** START OF SOURCE EXTRACT **

As shown in FIG. 1, the membrane filtration cell 100 also includes an acoustic device 50 configured to apply an acoustic field across the retentate chamber 20. As set forth in more detail in the experiments outlined below, the inventors recognized that the combination of the electric field and the acoustic field prevents fouling on the filtration membrane 12. Thus, aspects of the present disclosure are directed to the synergistic combination of using both an electric field and an acoustic field to prevent membrane fouling.

As shown in FIG. 1, a first power source 44 may be configured to apply the electric field across the filtration membrane 12. In one embodiment, the first power source 44 is an AC power source that is coupled to both the first and second electrodes 40, 42. A second power source 52 may be configured to apply the acoustic field across the retentate chamber 20. In one embodiment, the second power source 52 is a function generator that is coupled to the acoustic device 50. Other types of known power sources are also contemplated, as the disclosure is not so limited. It is also contemplated that in one embodiment, one power source may be used.

As also shown in FIG. 1, a feed tank 60 may be provided upstream of the membrane filtration cell 100. Tubing 62 forms a feed path, and the water (or other fluid to be filtered) flows from the feed tank 60 and through the retentate chamber 20 where the clean water passes through the membrane 12 and into the permeate chamber 30. A clean tank 70 is provided downstream of the membrane filtration cell 100, and tubing 64 forms the permeate path and connects the permeate chamber 30 to the permeate tank 70 (i.e. clean tank). A digital balance 72, or other measuring device measures the amount of clean water that enters the clean tank 70. A computer 80 may be coupled to the balance 72 to calculate the amount of clean water that is filtered through the membrane filtration cell 100.

** END OF SOURCE EXTRACT **
** START OF LISTED ENTRIES **

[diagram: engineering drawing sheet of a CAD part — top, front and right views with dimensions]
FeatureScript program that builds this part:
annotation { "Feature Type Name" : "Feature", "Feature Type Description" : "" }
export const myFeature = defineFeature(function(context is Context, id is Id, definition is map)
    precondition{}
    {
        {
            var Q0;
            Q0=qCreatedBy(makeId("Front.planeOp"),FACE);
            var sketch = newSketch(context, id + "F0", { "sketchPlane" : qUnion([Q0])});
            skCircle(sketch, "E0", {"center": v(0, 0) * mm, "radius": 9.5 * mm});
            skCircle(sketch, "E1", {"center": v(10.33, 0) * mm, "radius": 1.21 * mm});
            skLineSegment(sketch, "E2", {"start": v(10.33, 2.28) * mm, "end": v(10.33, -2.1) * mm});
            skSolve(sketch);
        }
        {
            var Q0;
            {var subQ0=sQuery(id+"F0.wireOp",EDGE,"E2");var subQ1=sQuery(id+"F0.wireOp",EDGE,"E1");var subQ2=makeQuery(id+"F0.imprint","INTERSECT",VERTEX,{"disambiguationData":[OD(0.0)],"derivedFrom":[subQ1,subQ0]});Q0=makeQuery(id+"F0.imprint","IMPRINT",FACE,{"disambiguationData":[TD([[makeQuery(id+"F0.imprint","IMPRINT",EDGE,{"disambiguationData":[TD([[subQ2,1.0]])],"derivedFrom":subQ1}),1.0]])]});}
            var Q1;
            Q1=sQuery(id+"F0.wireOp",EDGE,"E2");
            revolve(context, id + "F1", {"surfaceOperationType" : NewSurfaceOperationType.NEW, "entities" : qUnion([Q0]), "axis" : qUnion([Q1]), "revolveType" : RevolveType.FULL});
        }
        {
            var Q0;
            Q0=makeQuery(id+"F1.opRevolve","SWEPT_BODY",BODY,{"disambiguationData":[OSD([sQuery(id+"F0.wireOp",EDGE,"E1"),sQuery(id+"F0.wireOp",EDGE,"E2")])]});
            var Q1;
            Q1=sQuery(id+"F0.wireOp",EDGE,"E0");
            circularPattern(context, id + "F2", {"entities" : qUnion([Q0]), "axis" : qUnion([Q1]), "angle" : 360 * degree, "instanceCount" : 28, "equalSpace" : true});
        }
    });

** END OF LISTED ENTRIES **

# GIVEN EXERCISE A
Decide whether each statement below agrees with the membrane filtration passage. Answer yes or no for each, and quote the deciding words from the passage.
(i) The second power source is a function generator coupled to the acoustic device.
(ii) The acoustic field is applied across the permeate chamber.
(iii) A computer may be coupled to the balance.
# GIVEN EXERCISE B
Echo word for word the part of the membrane filtration passage that opens with the words containing "As shown in FIG. 1, the" and closes with "prevent membrane fouling.".

# FULL ANSWER A
(i) Yes: "In one embodiment, the second power source 52 is a function generator that is coupled to the acoustic device 50."
(ii) No: "A second power source 52 may be configured to apply the acoustic field across the retentate chamber 20."
(iii) Yes: "A computer 80 may be coupled to the balance 72 to calculate the amount of clean water that is filtered through the membrane filtration cell 100."

# FULL ANSWER B
As shown in FIG. 1, the membrane filtration cell 100 also includes an acoustic device 50 configured to apply an acoustic field across the retentate chamber 20. As set forth in more detail in the experiments outlined below, the inventors recognized that the combination of the electric field and the acoustic field prevents fouling on the filtration membrane 12. Thus, aspects of the present disclosure are directed to the synergistic combination of using both an electric field and an acoustic field to prevent membrane fouling.